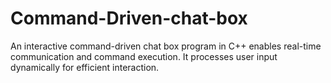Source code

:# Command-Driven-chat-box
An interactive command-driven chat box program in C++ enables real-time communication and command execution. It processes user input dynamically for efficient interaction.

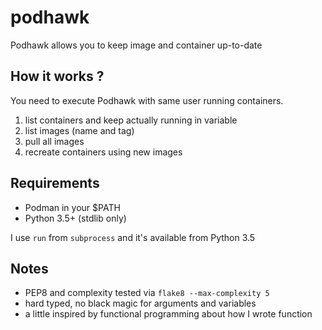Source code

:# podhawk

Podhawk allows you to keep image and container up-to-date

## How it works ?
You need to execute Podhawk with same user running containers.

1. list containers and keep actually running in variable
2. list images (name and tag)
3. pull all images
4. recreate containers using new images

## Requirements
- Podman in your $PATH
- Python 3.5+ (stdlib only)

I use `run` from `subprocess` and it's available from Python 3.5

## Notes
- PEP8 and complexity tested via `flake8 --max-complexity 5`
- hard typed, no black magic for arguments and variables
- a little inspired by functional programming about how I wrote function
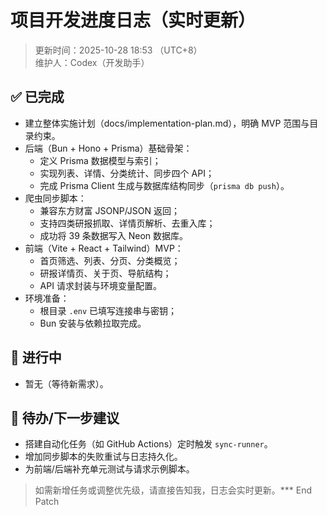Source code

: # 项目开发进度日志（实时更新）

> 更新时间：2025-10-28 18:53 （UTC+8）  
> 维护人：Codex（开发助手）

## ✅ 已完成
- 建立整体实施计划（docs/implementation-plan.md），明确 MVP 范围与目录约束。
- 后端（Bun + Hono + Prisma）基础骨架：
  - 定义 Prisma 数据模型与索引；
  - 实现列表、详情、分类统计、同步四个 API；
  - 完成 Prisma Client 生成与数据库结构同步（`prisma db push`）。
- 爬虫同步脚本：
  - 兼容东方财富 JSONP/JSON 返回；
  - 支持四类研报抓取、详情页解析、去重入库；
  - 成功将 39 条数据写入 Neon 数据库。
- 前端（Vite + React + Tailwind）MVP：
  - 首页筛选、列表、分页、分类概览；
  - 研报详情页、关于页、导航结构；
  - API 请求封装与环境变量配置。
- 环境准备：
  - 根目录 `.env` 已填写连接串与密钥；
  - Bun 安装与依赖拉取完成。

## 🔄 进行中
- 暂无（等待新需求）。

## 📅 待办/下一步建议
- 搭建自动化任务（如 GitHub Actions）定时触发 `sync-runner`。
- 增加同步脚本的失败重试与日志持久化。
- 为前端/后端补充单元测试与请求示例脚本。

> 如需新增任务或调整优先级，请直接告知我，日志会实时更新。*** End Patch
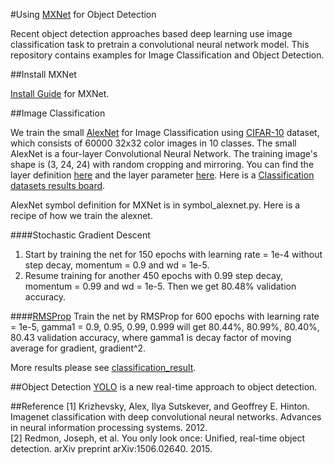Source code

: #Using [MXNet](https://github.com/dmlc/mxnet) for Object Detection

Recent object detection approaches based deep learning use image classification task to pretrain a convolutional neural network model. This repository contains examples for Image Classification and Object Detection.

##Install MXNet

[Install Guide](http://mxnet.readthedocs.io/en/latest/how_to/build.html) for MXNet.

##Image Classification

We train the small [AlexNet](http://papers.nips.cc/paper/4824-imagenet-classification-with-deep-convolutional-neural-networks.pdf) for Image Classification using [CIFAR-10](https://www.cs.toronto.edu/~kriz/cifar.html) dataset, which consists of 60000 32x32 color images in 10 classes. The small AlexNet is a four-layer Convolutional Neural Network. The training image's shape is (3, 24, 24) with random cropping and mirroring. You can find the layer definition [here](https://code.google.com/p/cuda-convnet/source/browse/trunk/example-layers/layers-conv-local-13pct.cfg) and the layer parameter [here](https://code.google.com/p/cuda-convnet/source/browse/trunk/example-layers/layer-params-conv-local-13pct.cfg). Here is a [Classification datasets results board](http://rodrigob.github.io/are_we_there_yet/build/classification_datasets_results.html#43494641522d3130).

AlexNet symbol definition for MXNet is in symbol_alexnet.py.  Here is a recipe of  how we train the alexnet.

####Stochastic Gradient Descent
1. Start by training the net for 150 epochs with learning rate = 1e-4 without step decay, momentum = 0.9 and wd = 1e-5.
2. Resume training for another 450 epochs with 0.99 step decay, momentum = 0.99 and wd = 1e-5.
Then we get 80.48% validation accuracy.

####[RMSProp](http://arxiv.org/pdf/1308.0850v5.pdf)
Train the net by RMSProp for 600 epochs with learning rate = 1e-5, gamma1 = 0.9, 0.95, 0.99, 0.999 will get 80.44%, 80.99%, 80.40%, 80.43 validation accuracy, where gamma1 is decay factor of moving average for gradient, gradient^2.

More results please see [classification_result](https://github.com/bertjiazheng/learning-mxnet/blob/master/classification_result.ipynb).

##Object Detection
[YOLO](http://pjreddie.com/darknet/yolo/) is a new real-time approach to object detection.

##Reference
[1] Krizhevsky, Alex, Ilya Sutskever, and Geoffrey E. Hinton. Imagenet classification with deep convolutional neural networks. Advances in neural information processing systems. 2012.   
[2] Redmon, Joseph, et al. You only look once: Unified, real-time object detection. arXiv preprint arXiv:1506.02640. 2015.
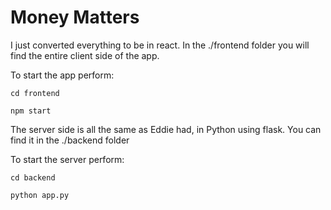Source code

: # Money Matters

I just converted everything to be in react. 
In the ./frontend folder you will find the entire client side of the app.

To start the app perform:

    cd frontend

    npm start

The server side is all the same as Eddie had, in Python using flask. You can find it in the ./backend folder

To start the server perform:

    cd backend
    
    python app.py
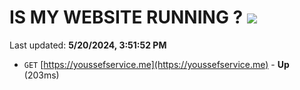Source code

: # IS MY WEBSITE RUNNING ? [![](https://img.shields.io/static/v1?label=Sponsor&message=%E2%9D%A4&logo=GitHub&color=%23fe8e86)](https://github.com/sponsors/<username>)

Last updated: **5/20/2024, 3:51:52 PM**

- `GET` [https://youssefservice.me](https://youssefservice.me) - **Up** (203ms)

...

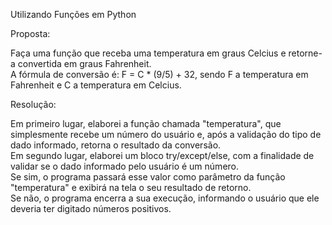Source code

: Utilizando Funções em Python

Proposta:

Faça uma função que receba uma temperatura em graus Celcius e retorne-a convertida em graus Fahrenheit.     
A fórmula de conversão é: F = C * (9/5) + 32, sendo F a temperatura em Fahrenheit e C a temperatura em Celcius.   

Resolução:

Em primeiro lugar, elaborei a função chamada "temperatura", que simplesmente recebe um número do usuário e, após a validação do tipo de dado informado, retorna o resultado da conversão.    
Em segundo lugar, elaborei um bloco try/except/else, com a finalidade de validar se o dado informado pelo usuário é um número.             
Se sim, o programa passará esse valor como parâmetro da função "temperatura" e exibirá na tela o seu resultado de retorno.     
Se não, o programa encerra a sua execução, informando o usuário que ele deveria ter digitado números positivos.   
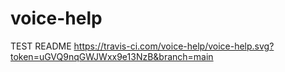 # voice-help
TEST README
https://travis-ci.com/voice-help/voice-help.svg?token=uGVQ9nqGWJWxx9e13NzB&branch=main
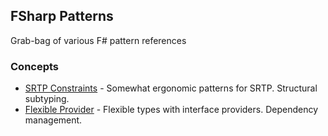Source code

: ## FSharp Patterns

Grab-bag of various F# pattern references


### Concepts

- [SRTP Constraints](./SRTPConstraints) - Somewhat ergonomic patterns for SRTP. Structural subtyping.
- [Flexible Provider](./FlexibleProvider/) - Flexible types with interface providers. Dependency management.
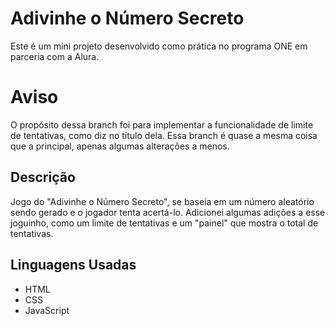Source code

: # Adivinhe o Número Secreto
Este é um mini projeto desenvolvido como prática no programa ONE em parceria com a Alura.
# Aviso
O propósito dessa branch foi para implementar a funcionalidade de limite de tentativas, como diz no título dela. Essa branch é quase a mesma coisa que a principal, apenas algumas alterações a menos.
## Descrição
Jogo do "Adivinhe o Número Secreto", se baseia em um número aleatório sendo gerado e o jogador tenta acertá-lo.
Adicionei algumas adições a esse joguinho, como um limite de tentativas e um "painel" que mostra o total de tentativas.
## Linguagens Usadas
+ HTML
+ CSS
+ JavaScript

*Problem description*
Give back exactly, and solely, the section of the data above bounded by the line containing "- 完成 Prisma" and the line containing "for Object Detection", both bounding lines included and pictures omitted.

*Result of this exercise*
  - 完成 Prisma Client 生成与数据库结构同步（`prisma db push`）。
- 爬虫同步脚本：
  - 兼容东方财富 JSONP/JSON 返回；
  - 支持四类研报抓取、详情页解析、去重入库；
  - 成功将 39 条数据写入 Neon 数据库。
- 前端（Vite + React + Tailwind）MVP：
  - 首页筛选、列表、分页、分类概览；
  - 研报详情页、关于页、导航结构；
  - API 请求封装与环境变量配置。
- 环境准备：
  - 根目录 `.env` 已填写连接串与密钥；
  - Bun 安装与依赖拉取完成。

## 🔄 进行中
- 暂无（等待新需求）。

## 📅 待办/下一步建议
- 搭建自动化任务（如 GitHub Actions）定时触发 `sync-runner`。
- 增加同步脚本的失败重试与日志持久化。
- 为前端/后端补充单元测试与请求示例脚本。

> 如需新增任务或调整优先级，请直接告知我，日志会实时更新。*** End Patch
Source code

: #Using [MXNet](https://github.com/dmlc/mxnet) for Object Detection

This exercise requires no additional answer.